Angesprochen darauf, ob mehr Sicherheitsanstrengungen der Staaten auch den Stabilitätspakt oder die Sparpolitik berührt, winkte Timmermans ab: "Ich sehe keinen Bezug zu den Maastricht-Kriterien oder dem Stabilitätspakt. Wenn man hier eine Auswahl treffen muss, tut man eben das eine und lässt das andere".
Sorge um europäische Juden
Besorgt äußerte sich Timmermans über die Entwicklung der Lage für Minderheiten in Europa.
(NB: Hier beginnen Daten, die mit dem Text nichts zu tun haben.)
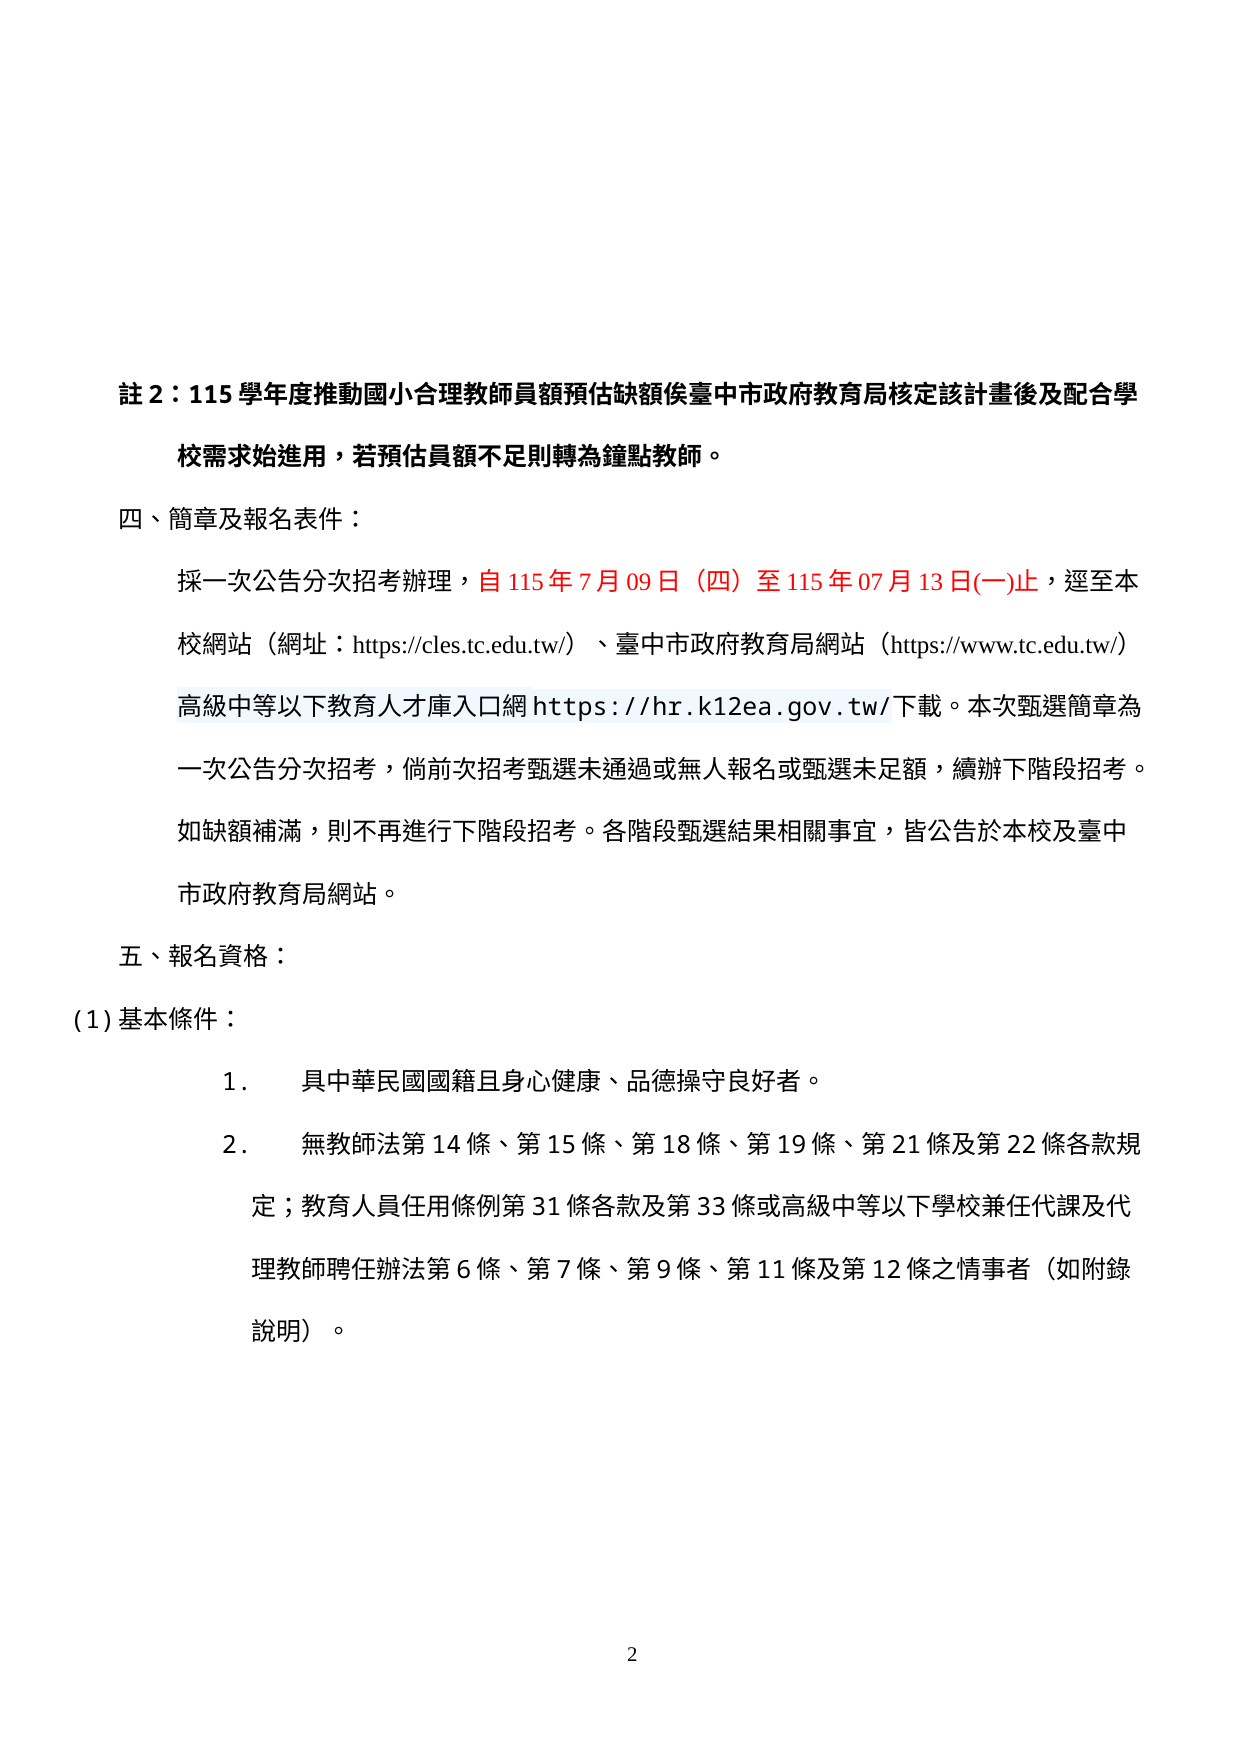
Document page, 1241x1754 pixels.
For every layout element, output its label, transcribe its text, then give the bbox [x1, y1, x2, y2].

Dabei sprach er namentlich die jüdische Bevölkerung an. "In einigen Mitgliedstaaten ist die jüdische Gemeinde nicht mehr sicher, ob sie überhaupt noch eine Zukunft in Europa hat. Das ist eine große Herausforderung für das Fundament der europäischen Integration. Wir können ewig über den Euro und den Binnenmarkt sprechen, wenn aber diese Grundwerte, dass jeder einen Platz in Europa haben muss, egal welche Farbe, welchen Hintergrund er hat, in Frage gestellt werden, müssen wir eine Politik der Hoffnung und eine Perspektive für alle anbieten. Ganz egal ob sie jüdischen, moslemischen oder christlichen Glaubens sind".